THE DATA –
= = = = = = =
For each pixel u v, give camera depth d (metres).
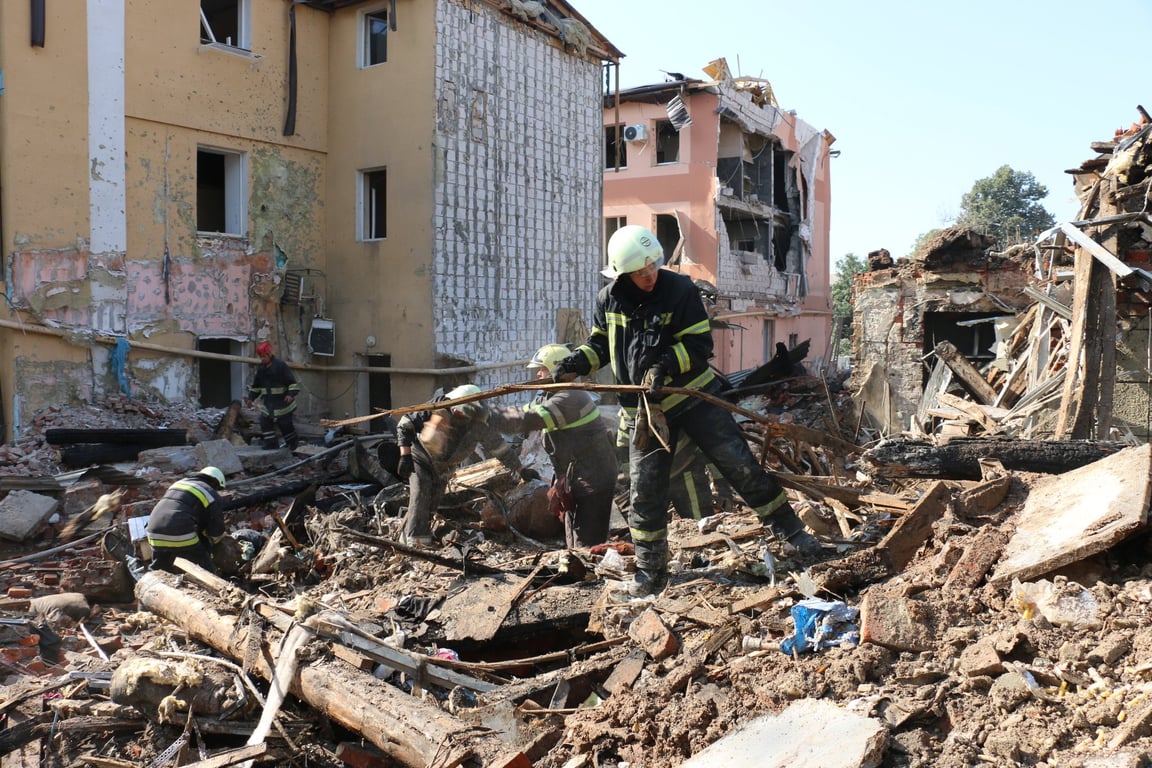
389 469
= = = = = = =
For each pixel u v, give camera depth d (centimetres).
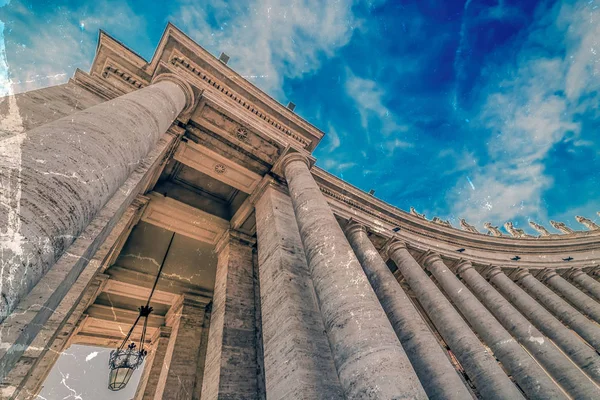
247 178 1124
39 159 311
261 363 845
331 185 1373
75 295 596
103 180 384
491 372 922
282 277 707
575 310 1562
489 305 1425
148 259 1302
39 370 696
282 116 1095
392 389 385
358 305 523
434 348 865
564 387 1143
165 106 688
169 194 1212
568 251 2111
= = = = = = =
DIRECTIONS – Using the records above, give the count of lines with the word "camera", and write nothing more.

RESPONSE – 2